Sunday, November 18, 2007

More on the Iowa incident.

FRANKLIN COUNTY, Iowa -- Two men died Friday in a balloon crash in northern Iowa.
Witnesses told police that the balloon hit the top power line before diving 65-feet onto a farm field around 9:15 a.m., southwest of the town of Coulter.

KCCI has learned that Dr. Tom Boylan, 62, and Bradley Brookhart, 37 from Littleton, Colo., died in the crash. Boylan is from Fort Collins, Colo., and had more than 20-years experience piloting balloons.
Rescue crews said Doug Chaplin, of Albuquerque, was flown by helicopter to Mercy Medical Center North Iowa in Mason City. Chaplin had serious injuries. His condition is unknown.
Police were able to talk to Chaplin who told them the crew was attempting to land when they hit the power line, but he wasn't able to explain why the crew was landing. Friday, he was listed in fair condition.
"For some reason (they) were coming down. We got witnesses that watched and as you can see there, they caught the top wire. And at that point the balloon and the basket separated, and it's about a 65 foot drop," Sheriff Larry Richtsmeier said.
The balloon top blew more than a mile north of the crash site.
Federal Aviation Administration investigators were headed to the scene to take over the investigation.
The Trip
The three men originally left Greeley, Colo., on Wednesday night and had an East Coast destination. Their balloon was loaded with gear and supplies for their cross-country trip.
A second balloon that left Colorado on Wednesday was also reported traveling over Iowa Friday. That balloon was piloted by Troy Bradley, of Albuquerque, who was trying to set a a world record flight for distance and duration for the AM-3 balloon. The balloon mixes hot air and helium.
A website tracking Bradley's progress last reported him near Omaha on Nov. 14.
Friends confirm to KCCI that Bradley's balloon landed safely in southern Wisconsin at around 5:09 p.m. Friday.
A Colorado newspaper, The Greeley Tribune, reported that Bradley "easily broke the world duration record, which was 27.5 hours and by Friday morning had been in the air more than 30 hours."
Dr. Tom Boylan
“All of a sudden there was a lot of chatter about a balloon accident this morning and when I heard of the fatalities, I thought that may be Dr. Tom,” Frank Wechter said.

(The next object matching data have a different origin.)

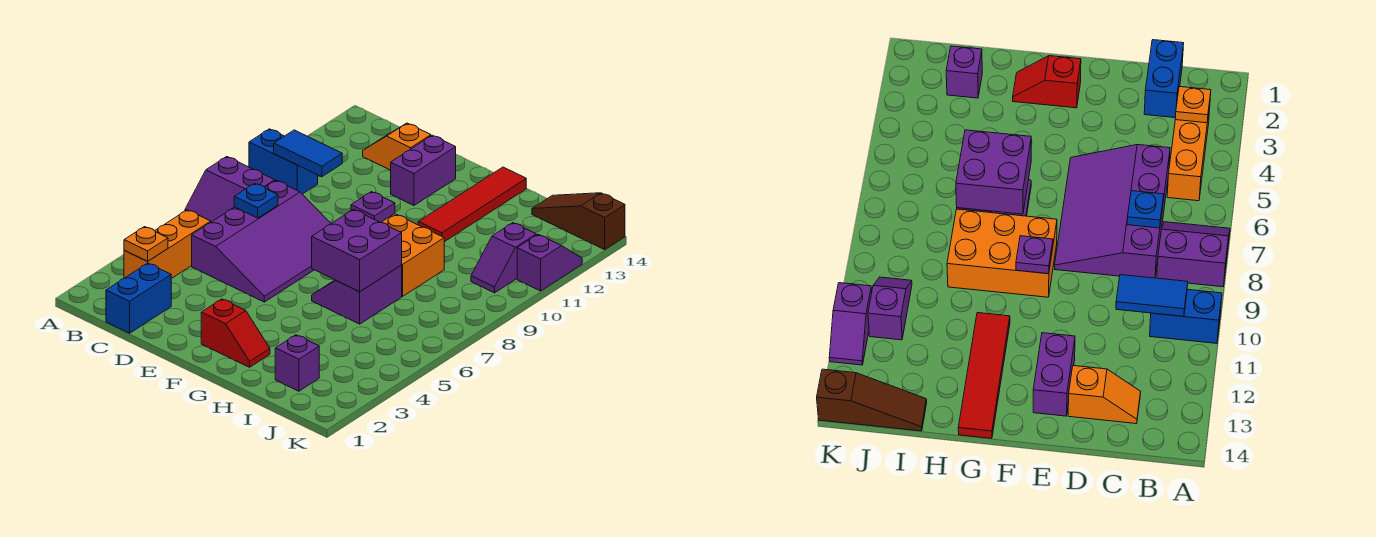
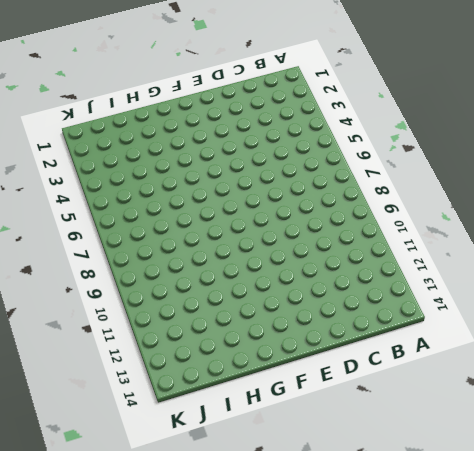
none -> purple 2x2 slope [185,157,275,222]
none -> blue 1x2 brick [249,129,318,194]
none -> orange 1x3 brick [124,210,211,279]

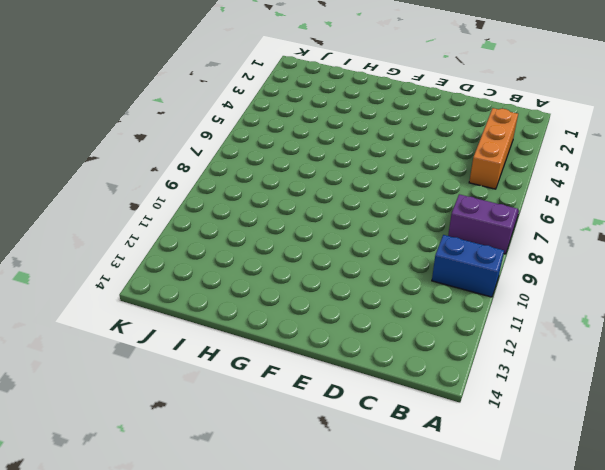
none -> blue 1x2 brick [106,263,171,333]
none -> purple 3x4 slope [192,181,331,302]
none -> orange 1x2 slope [363,123,431,170]

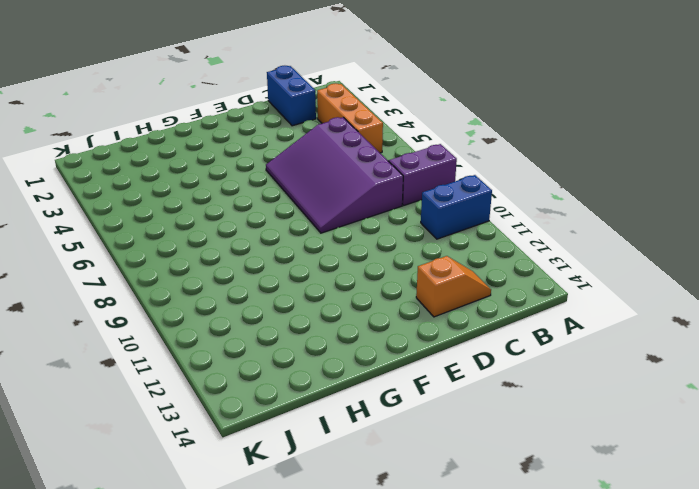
none -> purple 1x2 brick [391,135,456,205]
none -> red 1x2 slope [201,299,270,367]
none -> orange 2x3 brick [381,214,444,297]

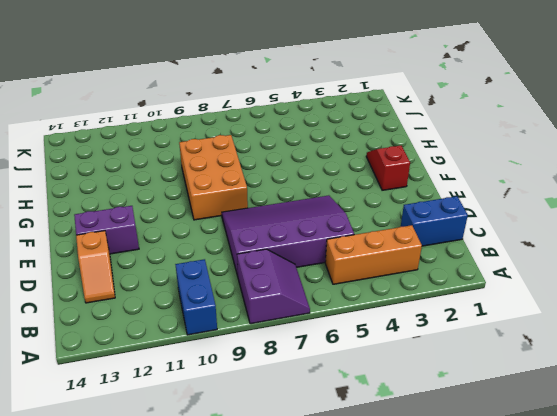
none -> purple 2x2 slope [312,265,402,324]
none -> red 1x4 tile [418,167,526,242]
none -> purple 1x1 brick [275,335,319,391]

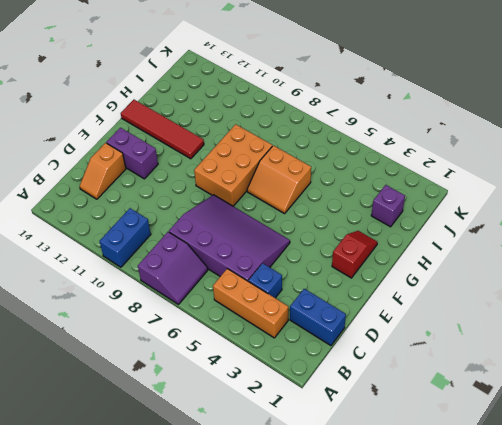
blue 1x1 brick [248,263,282,298] -> none
orange 2x2 slope [247,145,311,214] -> purple 2x2 slope [312,265,402,324]
none -> brown 1x3 slope [532,193,625,249]
none -> purple 1x2 slope [471,223,536,293]
none -> purple 1x2 slope [517,234,582,291]

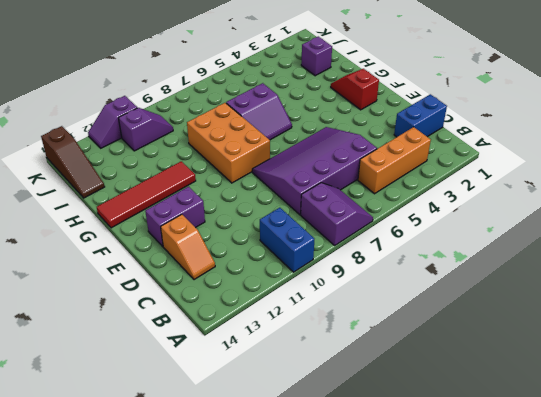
none -> orange 1x1 plate [124,227,168,261]
none -> blue 1x2 tile [274,130,342,177]
none -> blue 1x1 plate [234,183,278,218]

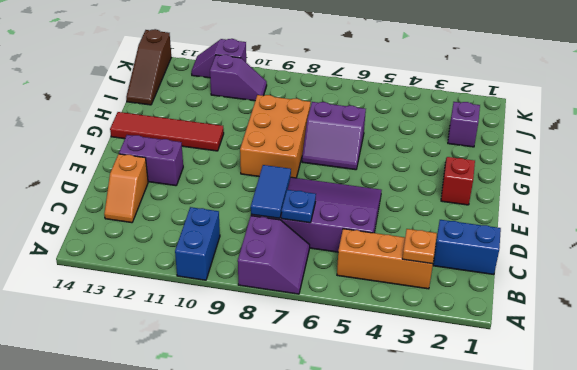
blue 1x2 tile [251,165,291,218] -> blue 1x2 tile moved to [274,130,342,177]
none -> purple 1x1 plate [351,192,395,223]
none -> purple 2x2 brick [312,210,402,292]

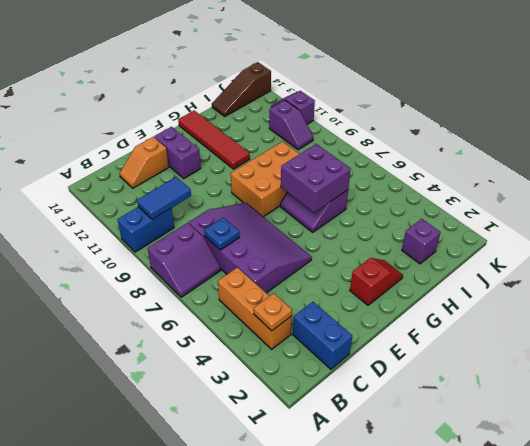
none -> purple 1x1 plate [351,192,395,223]

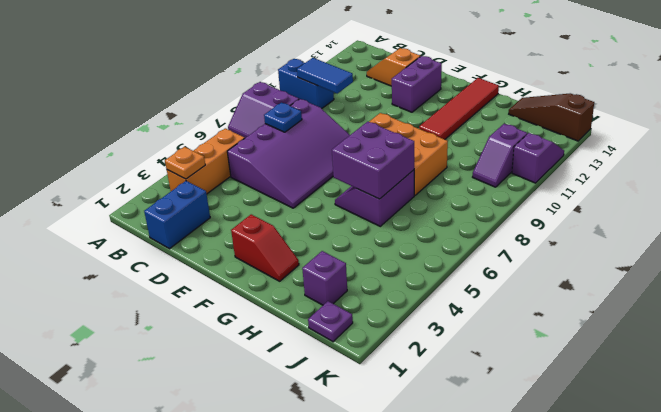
purple 1x1 plate [308,301,353,342] -> purple 1x1 plate moved to [351,192,395,223]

Hours later, Wechter learned it was his friend.

The two pilots met in 2001 flying in the America's Challenge in Albuquerque, New Mexico. Since then they have flown together on trips all over the country.

Wechter sent KCCI a picture of Boylan in his gas balloon "The Sandman" which he said was likely the balloon involved in Friday's crash.

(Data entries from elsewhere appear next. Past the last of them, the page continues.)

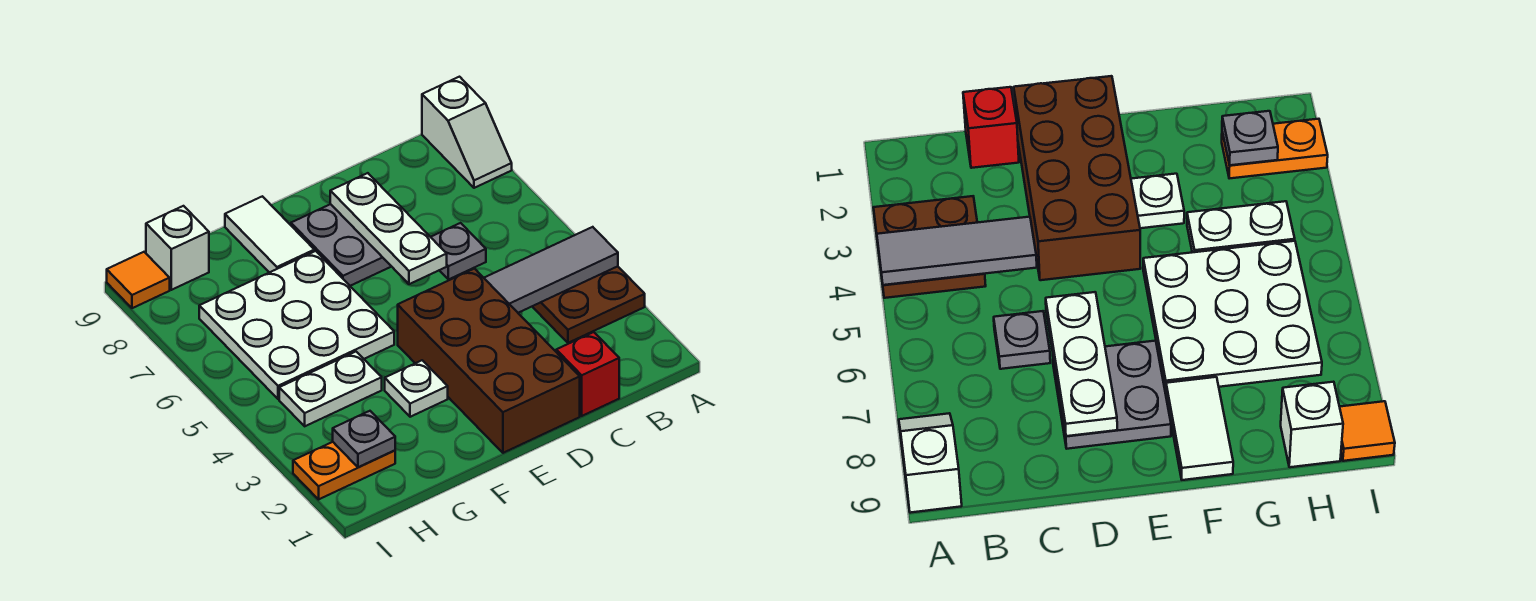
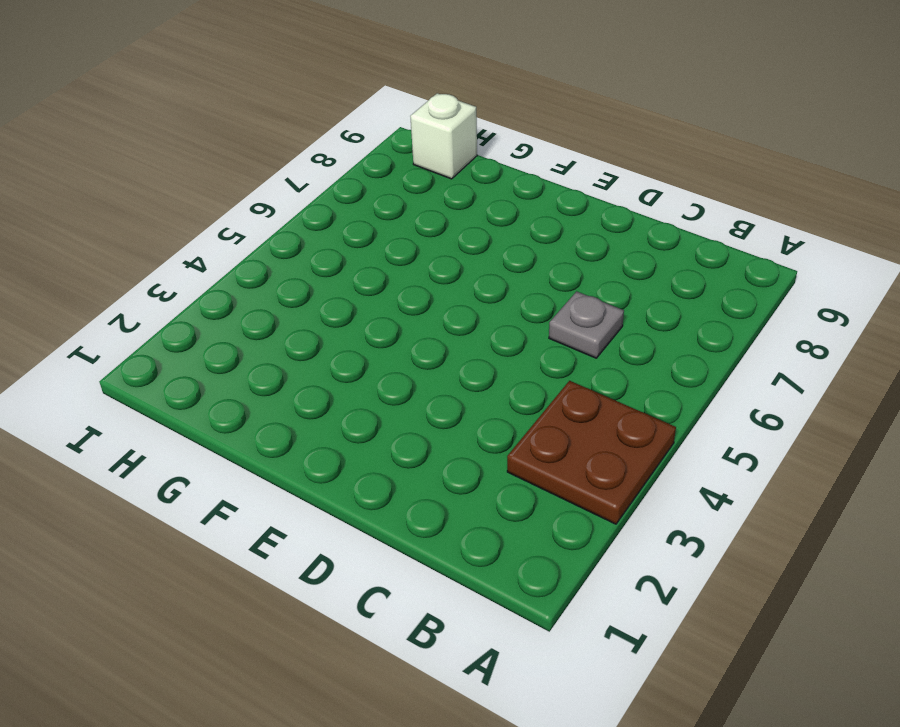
none -> white 1x2 slope [422,77,512,188]
none -> red 1x1 brick [556,332,619,416]
none -> brown 2x4 brick [398,269,580,453]

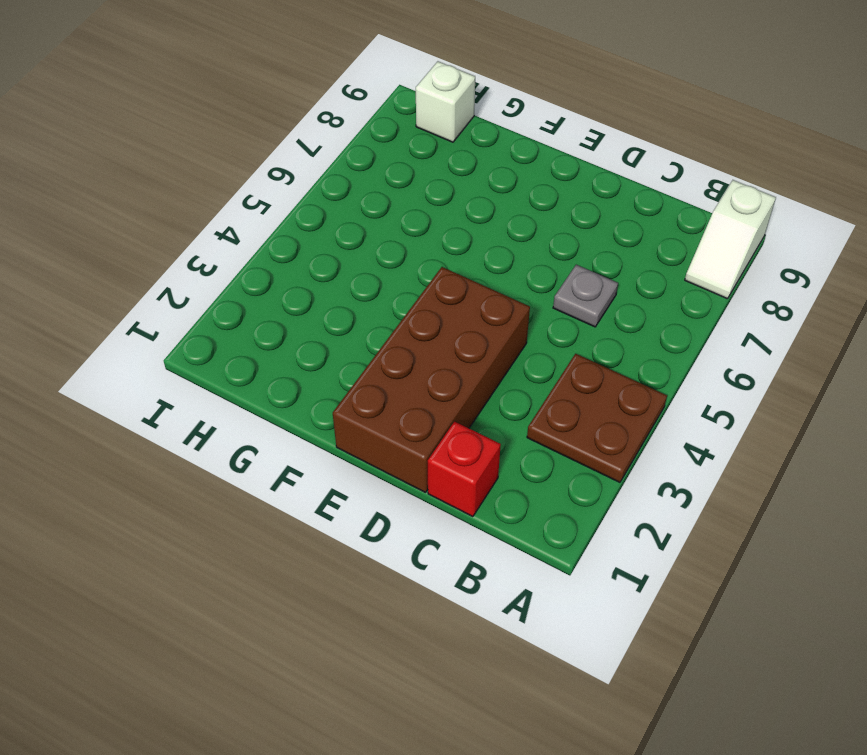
none -> grey 2x2 plate [291,204,392,286]
none -> white 1x1 plate [385,360,448,417]
none -> white 3x3 plate [199,251,394,399]

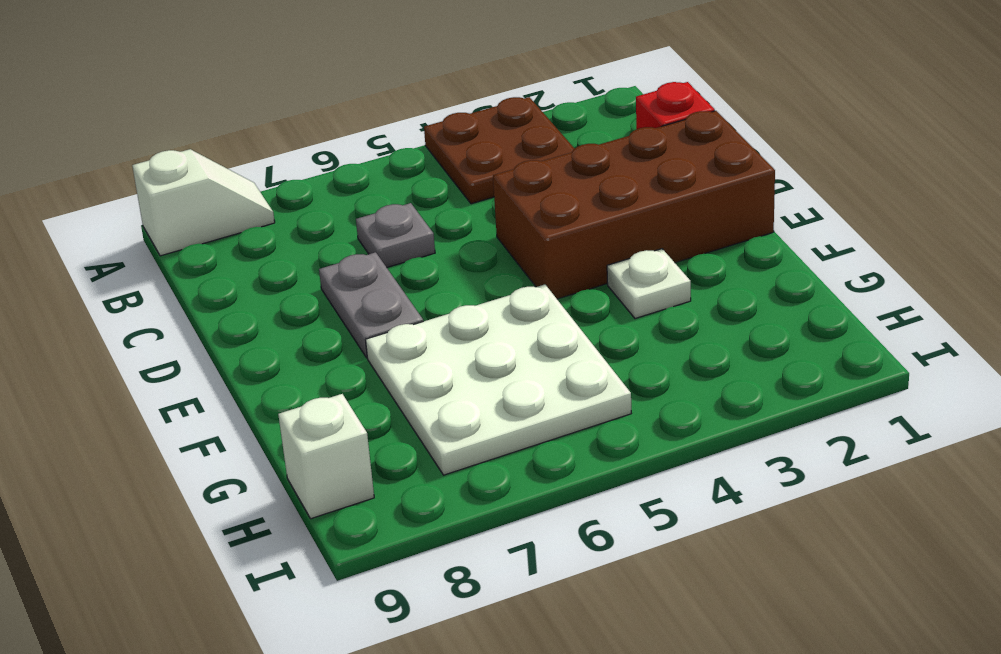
grey 1x2 plate [319,252,423,358] -> grey 2x2 plate [291,204,392,286]
none -> white 1x2 tile [225,196,314,273]
none -> white 1x2 plate [279,352,382,426]
none -> orange 1x2 plate [293,442,395,499]

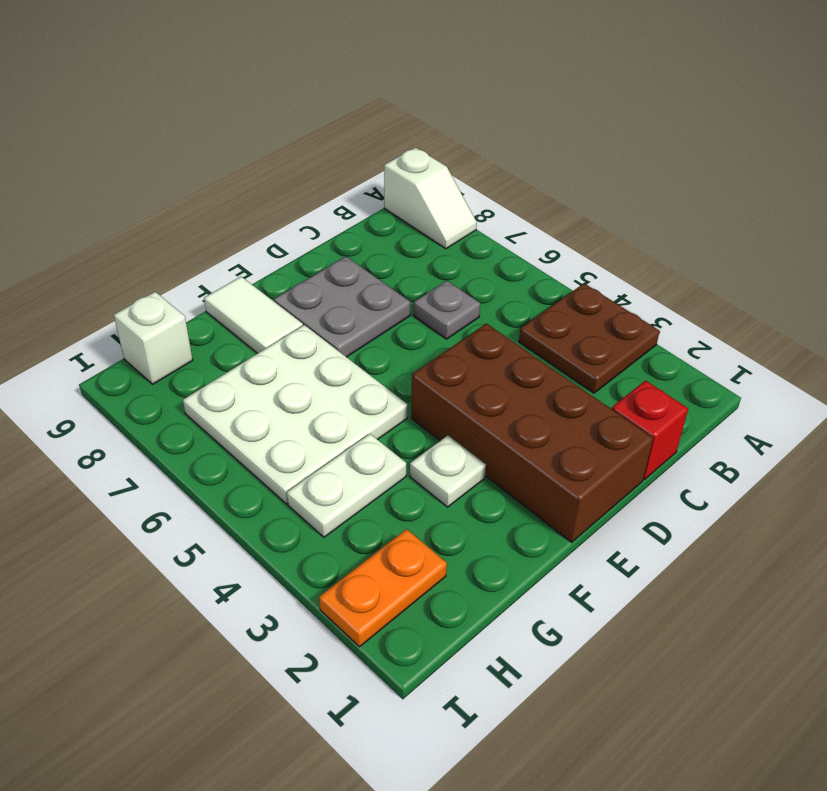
none -> orange 1x1 tile [107,252,170,308]
none -> grey 1x3 tile [484,227,618,313]
none -> white 1x3 plate [330,173,447,284]

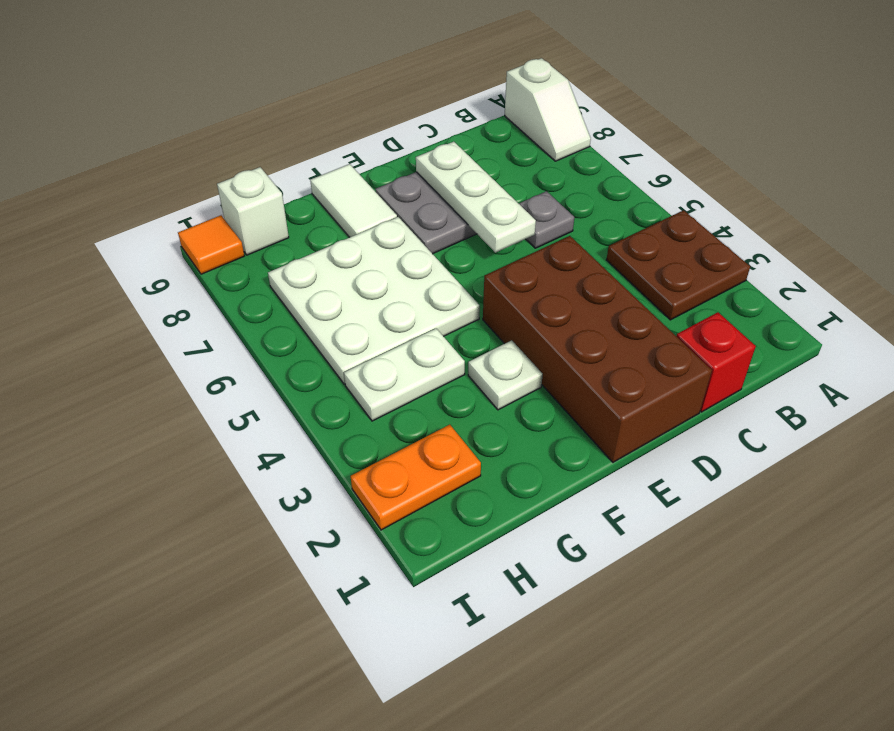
none -> grey 1x3 tile [484,227,618,313]
none -> grey 1x1 plate [333,411,395,467]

“Gas ballooning is extreme ballooning because unlike hot air balloons which fly one to two hours, gas balloons are one to three to four days, and you encounter weather,” Wechter said.

Ballooning was something Wechter said his friend loved to do in his free time. Dr. Boylan lived in Fort Collins, Colo., and worked as a pain management doctor.

“The man was sympathetic to people and so he was a people person and he loved his wife and love his daughter, Marilyn,” Wechter said.

Wechter said Boylan was in his mid-fifties and had every intention of flying for years to come.
“He was certainly not a man who would choose to die now, but in terms of living and dying, I think probably he died in the fashion living the way he wanted to,” Wechter said.